Poemas velhos causam-me embaraço,
são estrofes sem cor e sem medida,
gritos loucos de alma combalida,
pendurados na curva do meu braço.

Pego neles, rasgo, risco, traço,
faço deles um enorme maço
e vou deitá-lo ao mar, numa corrida.

O mar, a rir, procura o meu abraço,
lança-o de volta para o meu regaço
e eu recebo-os e choro enternecida.

Maria Helena Amaro
22 de junho de 2014.


segunda-feira, 19 de junho de 2017

Confissão


(Ilustração de Maria Helena Amaro)

Sempre existiu
entre mim e a folha de papel
um grande conflito...
Uma folha lisa de papel
à espera de um poema de sol
é o meu grito...

Sempre existiu
em mim como escritora
o medo de falhar
de maldizer...

A folha de papel
tão branca e tão despida
exige com secura
que eu possa escrever
o mais belo de todos os poemas da vida.

Luto
resisto
e surge o conflito...
É que eu já rasgo tudo,
tudo que tenho escrito.

Maria Helena Amaro
Janeiro, 2014.

sábado, 17 de junho de 2017

Cerejas


(Ilustração de Maria Helena Amaro)

Eram manhãs sequiosas de verão
E as cerejas eram altas e velhas
Nós puxávamos as galhas para o chão
e pendurávamos as cerejas nas orelhas

Cada gaipo de cerejas era um milhão!
Íamos a cantar por caminhos e quelhas...
Ninguém ligava ao nosso cantochão
Alguns olhavam erguendo as sobrancelhas...

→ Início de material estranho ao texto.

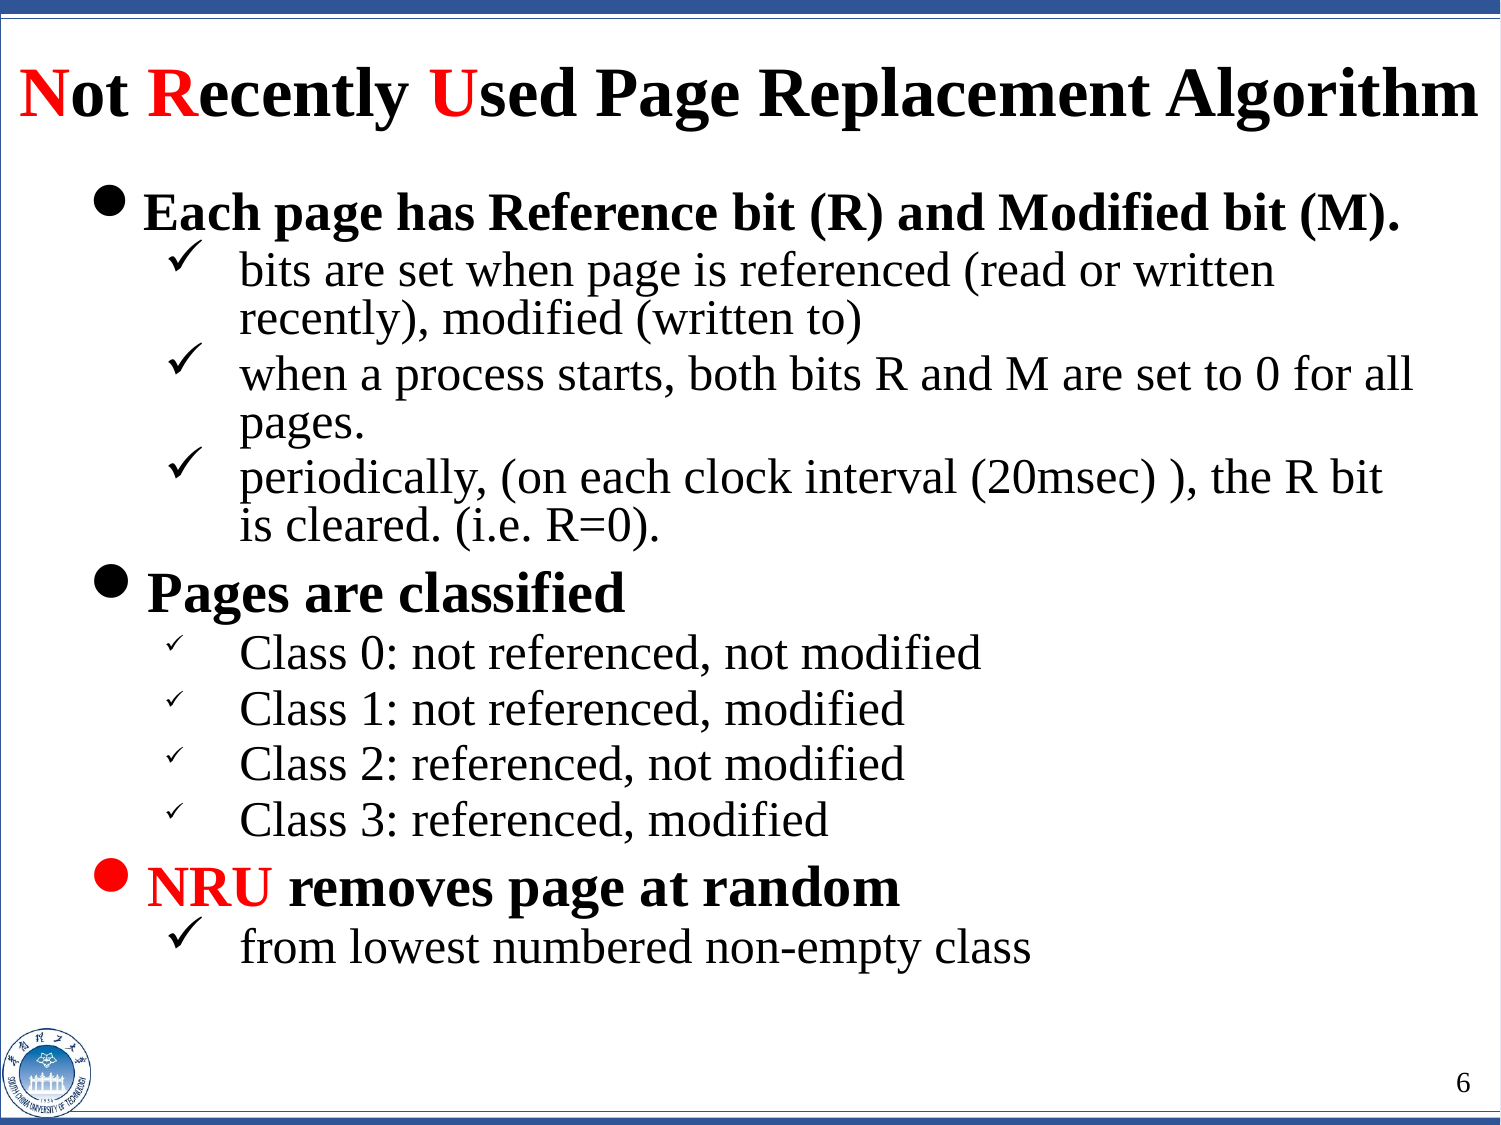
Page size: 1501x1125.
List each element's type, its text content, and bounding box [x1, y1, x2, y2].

Os rapazes, aqueles mais aselhas,
não trepavam às velhas cerejeiras
Mas ficavam olhando as nossas saias...

Voavam sobre nós mosquitos e abelhas.
Vinham os gritos das nossas companheiras!
Sai daí, desce já, olha não caias!

Maria Helena Amaro
Abril, 2014 


sexta-feira, 2 de junho de 2017

Levem-me a ver o mar



(Ilustração de Maria Helena Amaro)

Levem-me a ver o mar…
Antes de eu morrer,
levem-me a ver o mar,
das ondas ondulantes,
das naus e caravelas,
dos bravos navegantes,
a dominar procelas…
Levem-me a ver o mar,
pejado de traineiras,
de gritos de gaivotas,
de canto de sereias,
das marés espumosas,
batendo nos rochedos,
dos naufrágios medonhos
de lendas e de medos,
de desfazer de sonhos,
de intrigas e enredos…
Levem-me a ver o mar
de areias escaldantes
onde possa lançar
meus choros lancinantes…


Maria Helena Amaro
Fevereiro, 2014





sexta-feira, 26 de maio de 2017

Menina de caracóis


(Ilustração de Maria Helena Amaro)

Menina dos caracóis
de cor de rosa vestida,
seus cabelos são 2 sóis,
que tenho na minha vida!

Menina, doce menina,
que gosta de dar ao pé...
Ela vai ser bailarina
porque Princesa já é...

Ela é fada feliz...
Não gosta de brincar só.
É a linda Beatriz!
O amor da sua avó.

Maria Helena Amaro
14/05/2014

domingo, 21 de maio de 2017

Ser poetisa


(Ilustração de Maria Helena Amaro)

Não me chamem poetisa que eu não gosto.
Ser poetisa é um estado bem medonho.
Dos pesadelos posso fazer um sonho.
Nasço na aurora e morros ao sol-posto.

Dou em versos aos outros o que é meu.
Ando inteira assim de mão em mão.
Dou em versos a alma e o coração
e a poesia que anda a bailar no céu.